American lidar technology startup Ouster, Inc. (OUST) has its main office in San Francisco, California. It creates digital, high-resolution 3D lidar sensors for industrial, robotics, autonomous vehicles, drones, mapping, defense, and security applications.
What is Lidar?
- Chatbots are great, but Lidar is the key to unlocking AI’s potential in the real world. Lidar (Light Detection and Ranging) is bat echolocation but with lasers, for a precise 3D model of the surroundings.
- Humans are squishy! So autonomous machines must track their environment with 100% reliability. Cameras fail in certain lighting conditions, as seen in this Tesla dashcam.
- Ouster has honed the long-term winning type of Lidar.
Why OUST’s variant of Lidar is the future
- OUST specializes in multi-beam flash Lidar, which enjoys structural advantages in cost, compactness, durability and power efficiency. Historically, it lacked the range of legacy designs with moving parts. However, OUST has finally closed this performance gap.
- OUST’s approach uniquely benefits from advancements in the consumer electronics industry, which drives down costs while improving performance, a-la Moore’s law. See: laser printers, fiber optics, VR headsets, FaceId, fitness trackers and smart glasses.
- Ouster’s DF2 sensor has 240 meters of range and will be sold for automotive use in 2025.
A clear path to profitability
- OUST sells to customers across 15 industries, versus relying on one aspirational auto partnership. This creates stable revenue and strong pricing power, generating the cash to achieve automotive-grade performance. Their sensors already power Amazon’s latest warehouse robots.
- OUST already makes money on each LiDAR unit sold, with +29% gross margin in 1Q24. Whereas their US competitors lose money on every LiDAR unit sold (i.e., gross margins below -80%).
- Last year, they launched a complementary software product (BlueCity) with recurring, high-margin revenue. Customers love it because it reduces the time-to-value for OUST sensors.
- OUST is close to breakeven, with $4.7m in cash outflow in 1Q24 and $189m in cash reserves. So they won’t need to raise debt and dilute shareholders, unlike competitors with huge interest payments and quarters of runway left.
Attractive entry price, with insiders buying ahead of today’s earnings release
- OUST shares fell 33% since mid-July for no fundamental reason. Just the Yen carry trade unwind and terrible 2Q earnings from Lidar competitors. Like Luminar Technologies (LAZR) who reported a 22% sequential rev decline, dilutive debt restructuring, new debt with a 14% interest rate and -88% gross margins.

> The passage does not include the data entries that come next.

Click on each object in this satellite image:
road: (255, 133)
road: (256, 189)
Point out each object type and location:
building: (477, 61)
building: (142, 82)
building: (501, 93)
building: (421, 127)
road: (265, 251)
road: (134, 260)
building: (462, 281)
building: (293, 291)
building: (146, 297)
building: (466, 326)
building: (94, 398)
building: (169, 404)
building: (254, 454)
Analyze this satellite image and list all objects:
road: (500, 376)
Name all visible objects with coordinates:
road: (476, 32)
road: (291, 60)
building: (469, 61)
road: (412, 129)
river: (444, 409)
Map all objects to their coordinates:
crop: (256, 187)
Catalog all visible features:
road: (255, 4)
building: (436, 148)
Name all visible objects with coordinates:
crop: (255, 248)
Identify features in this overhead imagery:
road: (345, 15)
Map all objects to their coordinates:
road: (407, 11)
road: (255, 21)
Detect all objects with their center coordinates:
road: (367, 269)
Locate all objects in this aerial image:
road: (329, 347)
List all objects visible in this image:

- Insiders doubled-down on OUST by buying shares on May 15th, halfway the quarter whose results come out later today.
- OUST guided to $110m revenue for 2024 (+40% y/y), gross margins in the mid-high 30s and profitability by year end. Given they beat guidance the past three quarters, today’s market cap of $500m may never be seen again.
Risks to thesis:
- While Hesai (HSAI), a Chinese manufacturer, enjoys higher revenue thanks to automotive contracts, their 2Q revenue declined y/y and the US military labeled them a national security risk.
- OUST lacks major automotive partnerships, which can generate huge amounts of recurring revenue upon commercialization. However, their first sensor optimized for this space, DF2, will be sold in 2025.
- A recession could slow down investments in industrial automation, delaying their path to profitability and requiring shareholder dilution. On the flip side, this would probably kill their debt-laden, negative gross margin competitors.
- Stock is up 56% YTD still! But this seems warranted given repeated revenue beats, gross margin expansion and a successful merger (Velodyne) with $120m in cost savings ahead of schedule.